WORK TO BE COMPLETED:
Recast as a numbered list the part of the lines that opens with the line containing "Follow every image" and closes with the line containing "0.090160, -0.109846, 0.712412]]", both ends included, leaving out any blank lines.

(Camera calibration data)
_ _ _ _ _ _ _
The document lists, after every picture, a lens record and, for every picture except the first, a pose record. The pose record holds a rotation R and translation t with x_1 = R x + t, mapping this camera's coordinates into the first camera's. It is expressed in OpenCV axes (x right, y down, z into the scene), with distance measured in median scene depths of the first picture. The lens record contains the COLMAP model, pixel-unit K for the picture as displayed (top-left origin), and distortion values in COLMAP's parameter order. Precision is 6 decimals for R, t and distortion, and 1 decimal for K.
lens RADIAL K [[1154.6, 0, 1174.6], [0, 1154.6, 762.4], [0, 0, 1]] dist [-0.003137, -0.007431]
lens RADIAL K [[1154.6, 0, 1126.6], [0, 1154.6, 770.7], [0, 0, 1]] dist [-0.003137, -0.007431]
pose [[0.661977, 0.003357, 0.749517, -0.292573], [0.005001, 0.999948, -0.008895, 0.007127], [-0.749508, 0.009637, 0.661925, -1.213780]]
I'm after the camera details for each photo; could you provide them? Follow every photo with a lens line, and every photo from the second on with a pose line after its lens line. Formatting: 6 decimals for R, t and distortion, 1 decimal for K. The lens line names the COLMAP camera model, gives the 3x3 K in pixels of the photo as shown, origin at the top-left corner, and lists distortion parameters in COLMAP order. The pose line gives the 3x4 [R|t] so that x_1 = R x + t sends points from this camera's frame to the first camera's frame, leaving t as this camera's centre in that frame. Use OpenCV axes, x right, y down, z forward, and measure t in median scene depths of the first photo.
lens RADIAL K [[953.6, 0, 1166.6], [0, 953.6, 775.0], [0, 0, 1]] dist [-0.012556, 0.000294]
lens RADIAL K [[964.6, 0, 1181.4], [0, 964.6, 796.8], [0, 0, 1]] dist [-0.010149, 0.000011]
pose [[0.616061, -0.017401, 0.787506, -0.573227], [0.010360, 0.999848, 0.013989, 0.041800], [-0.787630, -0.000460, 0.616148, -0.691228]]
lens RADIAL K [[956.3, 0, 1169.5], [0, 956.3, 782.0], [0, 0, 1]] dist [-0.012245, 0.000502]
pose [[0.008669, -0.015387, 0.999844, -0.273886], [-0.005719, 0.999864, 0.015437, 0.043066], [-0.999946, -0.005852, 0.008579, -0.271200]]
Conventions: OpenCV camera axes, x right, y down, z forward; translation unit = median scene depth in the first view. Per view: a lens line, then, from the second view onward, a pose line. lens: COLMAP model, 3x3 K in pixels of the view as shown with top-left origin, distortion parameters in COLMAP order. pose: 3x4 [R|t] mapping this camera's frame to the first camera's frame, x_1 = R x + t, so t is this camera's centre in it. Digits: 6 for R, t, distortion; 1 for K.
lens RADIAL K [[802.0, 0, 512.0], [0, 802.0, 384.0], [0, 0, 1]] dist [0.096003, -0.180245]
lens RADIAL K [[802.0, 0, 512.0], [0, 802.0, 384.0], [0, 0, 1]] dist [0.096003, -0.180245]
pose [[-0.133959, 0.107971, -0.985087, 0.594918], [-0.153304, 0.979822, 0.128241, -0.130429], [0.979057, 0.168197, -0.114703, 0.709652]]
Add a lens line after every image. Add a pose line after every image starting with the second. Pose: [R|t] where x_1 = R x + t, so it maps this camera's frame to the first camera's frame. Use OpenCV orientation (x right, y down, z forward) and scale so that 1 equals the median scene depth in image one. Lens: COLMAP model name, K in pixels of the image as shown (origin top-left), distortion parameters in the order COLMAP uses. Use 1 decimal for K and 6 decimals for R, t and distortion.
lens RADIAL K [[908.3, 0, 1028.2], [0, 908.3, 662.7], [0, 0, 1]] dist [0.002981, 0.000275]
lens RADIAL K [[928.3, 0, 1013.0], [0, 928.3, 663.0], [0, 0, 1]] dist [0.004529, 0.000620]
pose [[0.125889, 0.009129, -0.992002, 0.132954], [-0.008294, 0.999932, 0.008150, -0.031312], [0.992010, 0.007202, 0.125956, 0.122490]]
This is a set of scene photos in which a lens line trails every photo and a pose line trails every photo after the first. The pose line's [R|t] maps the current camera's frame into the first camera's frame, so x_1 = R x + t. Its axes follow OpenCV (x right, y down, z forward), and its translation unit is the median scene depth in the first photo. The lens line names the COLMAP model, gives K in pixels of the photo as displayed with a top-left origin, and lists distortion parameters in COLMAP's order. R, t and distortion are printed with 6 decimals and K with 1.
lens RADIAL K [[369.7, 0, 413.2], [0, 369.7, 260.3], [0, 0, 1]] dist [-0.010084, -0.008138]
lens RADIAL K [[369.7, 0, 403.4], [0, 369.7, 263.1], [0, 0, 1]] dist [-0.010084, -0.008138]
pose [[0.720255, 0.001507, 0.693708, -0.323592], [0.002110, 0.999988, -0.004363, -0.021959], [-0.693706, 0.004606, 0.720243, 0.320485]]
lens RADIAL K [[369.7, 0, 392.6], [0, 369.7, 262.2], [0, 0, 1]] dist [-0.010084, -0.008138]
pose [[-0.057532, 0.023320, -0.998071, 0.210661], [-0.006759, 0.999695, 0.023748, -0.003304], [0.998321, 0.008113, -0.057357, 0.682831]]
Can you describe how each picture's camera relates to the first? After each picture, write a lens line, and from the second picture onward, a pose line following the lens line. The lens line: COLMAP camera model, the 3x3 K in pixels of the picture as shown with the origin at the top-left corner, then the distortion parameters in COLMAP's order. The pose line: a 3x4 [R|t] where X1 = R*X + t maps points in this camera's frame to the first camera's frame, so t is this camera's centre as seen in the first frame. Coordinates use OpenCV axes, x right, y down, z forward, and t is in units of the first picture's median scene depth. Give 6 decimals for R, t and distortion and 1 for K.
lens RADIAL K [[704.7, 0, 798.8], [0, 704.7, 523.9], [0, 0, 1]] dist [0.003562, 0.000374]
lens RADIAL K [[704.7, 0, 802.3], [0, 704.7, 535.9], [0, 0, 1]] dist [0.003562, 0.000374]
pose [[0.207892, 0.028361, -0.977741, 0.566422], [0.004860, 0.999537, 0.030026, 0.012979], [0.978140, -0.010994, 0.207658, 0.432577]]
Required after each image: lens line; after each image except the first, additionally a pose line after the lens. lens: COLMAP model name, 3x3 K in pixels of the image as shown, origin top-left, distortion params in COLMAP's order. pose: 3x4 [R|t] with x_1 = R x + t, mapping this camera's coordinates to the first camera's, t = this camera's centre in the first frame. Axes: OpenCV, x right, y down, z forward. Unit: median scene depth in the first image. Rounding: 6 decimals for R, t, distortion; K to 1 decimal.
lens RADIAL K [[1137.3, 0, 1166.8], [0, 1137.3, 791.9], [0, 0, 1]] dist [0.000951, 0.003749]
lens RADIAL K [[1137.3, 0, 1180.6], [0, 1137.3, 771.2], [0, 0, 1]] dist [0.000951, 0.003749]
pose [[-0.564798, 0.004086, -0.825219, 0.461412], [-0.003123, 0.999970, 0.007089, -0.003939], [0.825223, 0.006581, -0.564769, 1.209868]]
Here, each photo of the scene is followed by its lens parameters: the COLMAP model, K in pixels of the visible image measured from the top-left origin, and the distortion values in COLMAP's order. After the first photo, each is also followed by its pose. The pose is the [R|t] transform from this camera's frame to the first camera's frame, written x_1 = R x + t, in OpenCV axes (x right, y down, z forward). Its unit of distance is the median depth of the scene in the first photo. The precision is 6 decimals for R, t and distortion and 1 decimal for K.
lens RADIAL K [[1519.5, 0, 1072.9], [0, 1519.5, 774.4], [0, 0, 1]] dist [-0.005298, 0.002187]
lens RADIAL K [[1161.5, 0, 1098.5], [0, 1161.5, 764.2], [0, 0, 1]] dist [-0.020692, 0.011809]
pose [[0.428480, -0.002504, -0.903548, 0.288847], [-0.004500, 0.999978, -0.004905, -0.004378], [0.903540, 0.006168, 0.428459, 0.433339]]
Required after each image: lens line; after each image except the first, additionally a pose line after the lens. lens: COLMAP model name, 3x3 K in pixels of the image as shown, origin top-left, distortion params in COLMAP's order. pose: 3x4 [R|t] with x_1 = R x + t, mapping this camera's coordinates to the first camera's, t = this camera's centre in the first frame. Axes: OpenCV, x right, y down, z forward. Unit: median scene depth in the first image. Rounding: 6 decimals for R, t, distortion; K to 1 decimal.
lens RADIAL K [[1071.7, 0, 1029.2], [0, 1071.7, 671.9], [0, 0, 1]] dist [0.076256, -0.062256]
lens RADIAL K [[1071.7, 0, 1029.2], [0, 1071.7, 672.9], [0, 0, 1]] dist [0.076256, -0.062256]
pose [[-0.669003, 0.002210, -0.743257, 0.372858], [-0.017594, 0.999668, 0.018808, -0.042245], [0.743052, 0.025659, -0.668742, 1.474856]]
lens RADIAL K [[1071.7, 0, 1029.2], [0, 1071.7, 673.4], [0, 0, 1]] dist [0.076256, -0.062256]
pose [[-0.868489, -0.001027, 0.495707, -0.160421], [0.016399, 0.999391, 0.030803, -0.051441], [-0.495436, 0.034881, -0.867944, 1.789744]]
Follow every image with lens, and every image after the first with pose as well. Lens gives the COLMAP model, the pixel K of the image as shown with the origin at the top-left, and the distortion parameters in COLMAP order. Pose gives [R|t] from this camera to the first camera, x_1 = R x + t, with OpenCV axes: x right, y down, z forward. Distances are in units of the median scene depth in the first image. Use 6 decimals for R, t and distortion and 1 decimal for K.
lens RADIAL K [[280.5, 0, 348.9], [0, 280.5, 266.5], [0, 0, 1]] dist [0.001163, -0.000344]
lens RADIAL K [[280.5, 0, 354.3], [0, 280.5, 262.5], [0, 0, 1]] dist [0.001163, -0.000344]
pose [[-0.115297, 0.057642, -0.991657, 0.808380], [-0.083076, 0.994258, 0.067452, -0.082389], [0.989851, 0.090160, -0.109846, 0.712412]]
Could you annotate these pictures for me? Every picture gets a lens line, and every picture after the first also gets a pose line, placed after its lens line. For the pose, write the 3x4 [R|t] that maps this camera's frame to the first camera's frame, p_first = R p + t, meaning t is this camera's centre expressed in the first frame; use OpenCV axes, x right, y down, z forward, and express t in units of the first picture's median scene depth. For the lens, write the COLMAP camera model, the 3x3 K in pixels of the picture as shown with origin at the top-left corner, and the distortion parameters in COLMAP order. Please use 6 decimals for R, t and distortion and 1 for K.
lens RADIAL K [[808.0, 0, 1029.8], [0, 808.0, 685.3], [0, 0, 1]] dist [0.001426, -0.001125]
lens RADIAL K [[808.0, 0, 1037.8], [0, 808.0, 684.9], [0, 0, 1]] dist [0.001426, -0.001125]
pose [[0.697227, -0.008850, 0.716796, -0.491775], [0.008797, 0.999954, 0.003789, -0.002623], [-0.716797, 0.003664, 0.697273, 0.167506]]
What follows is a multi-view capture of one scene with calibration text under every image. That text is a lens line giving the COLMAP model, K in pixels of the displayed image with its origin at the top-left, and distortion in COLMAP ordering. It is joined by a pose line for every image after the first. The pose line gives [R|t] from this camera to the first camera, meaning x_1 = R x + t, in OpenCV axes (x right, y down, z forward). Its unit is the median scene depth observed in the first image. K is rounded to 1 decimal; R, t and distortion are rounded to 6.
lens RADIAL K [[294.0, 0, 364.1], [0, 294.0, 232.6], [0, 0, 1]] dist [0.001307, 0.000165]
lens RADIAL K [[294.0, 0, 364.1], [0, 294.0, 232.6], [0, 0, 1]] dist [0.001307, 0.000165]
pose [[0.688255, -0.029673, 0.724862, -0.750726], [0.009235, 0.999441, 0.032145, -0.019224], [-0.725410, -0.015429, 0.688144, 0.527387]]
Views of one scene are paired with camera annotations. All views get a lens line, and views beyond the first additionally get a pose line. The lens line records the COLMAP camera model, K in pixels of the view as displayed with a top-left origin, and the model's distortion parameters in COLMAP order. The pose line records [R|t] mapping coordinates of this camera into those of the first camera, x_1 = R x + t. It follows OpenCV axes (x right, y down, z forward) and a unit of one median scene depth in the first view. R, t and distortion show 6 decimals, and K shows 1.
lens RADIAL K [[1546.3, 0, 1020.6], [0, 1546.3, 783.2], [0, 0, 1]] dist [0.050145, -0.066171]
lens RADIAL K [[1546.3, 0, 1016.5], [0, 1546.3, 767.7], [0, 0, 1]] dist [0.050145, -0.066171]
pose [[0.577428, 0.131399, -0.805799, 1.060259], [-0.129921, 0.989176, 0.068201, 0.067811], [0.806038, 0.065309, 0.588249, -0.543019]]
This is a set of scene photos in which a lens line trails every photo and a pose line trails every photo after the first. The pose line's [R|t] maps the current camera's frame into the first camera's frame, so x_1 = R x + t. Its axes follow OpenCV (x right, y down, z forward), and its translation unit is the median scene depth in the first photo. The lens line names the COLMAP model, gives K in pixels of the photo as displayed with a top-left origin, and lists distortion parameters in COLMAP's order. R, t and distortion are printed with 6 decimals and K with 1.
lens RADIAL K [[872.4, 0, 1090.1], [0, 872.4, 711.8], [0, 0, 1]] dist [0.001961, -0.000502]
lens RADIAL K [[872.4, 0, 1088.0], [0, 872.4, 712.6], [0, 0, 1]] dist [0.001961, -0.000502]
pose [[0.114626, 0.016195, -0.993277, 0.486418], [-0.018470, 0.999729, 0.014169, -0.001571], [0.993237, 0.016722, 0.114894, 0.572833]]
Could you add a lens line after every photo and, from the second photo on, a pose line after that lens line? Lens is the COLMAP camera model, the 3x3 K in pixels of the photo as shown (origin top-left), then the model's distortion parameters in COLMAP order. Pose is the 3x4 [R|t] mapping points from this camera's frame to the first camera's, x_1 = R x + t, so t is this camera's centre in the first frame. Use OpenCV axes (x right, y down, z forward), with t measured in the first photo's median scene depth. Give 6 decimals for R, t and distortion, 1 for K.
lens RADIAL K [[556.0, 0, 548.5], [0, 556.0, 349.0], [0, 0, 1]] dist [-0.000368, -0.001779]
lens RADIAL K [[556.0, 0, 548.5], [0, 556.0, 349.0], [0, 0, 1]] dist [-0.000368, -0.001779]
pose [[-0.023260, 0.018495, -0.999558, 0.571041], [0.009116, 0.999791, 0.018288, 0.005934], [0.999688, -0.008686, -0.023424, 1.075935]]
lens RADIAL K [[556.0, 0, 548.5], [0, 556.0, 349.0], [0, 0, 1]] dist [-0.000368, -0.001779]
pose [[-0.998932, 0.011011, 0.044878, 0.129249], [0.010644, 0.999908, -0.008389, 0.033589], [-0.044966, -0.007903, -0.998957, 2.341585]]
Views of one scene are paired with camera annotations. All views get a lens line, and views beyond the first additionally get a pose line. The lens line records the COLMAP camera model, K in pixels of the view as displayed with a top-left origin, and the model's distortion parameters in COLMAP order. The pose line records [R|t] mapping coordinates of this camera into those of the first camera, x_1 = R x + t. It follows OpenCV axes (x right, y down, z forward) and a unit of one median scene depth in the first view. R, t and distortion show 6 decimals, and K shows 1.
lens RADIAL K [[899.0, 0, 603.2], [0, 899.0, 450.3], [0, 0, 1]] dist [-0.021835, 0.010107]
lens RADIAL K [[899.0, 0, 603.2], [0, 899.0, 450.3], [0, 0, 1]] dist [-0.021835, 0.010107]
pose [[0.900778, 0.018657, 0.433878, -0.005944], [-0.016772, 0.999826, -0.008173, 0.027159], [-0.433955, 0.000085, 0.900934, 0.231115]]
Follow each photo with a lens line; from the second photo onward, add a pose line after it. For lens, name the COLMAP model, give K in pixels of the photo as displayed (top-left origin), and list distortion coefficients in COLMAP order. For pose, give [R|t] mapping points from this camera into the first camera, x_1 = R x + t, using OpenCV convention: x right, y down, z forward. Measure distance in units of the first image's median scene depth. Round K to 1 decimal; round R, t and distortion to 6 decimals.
_ _ _ _ _ _ _
RESPONSE BOX:
1. Follow every image with lens, and every image after the first with pose as well. Lens gives the COLMAP model, the pixel K of the image as shown with the origin at the top-left, and the distortion parameters in COLMAP order. Pose gives [R|t] from this camera to the first camera, x_1 = R x + t, with OpenCV axes: x right, y down, z forward. Distances are in units of the median scene depth in the first image. Use 6 decimals for R, t and distortion and 1 decimal for K.
2. lens RADIAL K [[280.5, 0, 348.9], [0, 280.5, 266.5], [0, 0, 1]] dist [0.001163, -0.000344]
3. lens RADIAL K [[280.5, 0, 354.3], [0, 280.5, 262.5], [0, 0, 1]] dist [0.001163, -0.000344]
4. pose [[-0.115297, 0.057642, -0.991657, 0.808380], [-0.083076, 0.994258, 0.067452, -0.082389], [0.989851, 0.090160, -0.109846, 0.712412]]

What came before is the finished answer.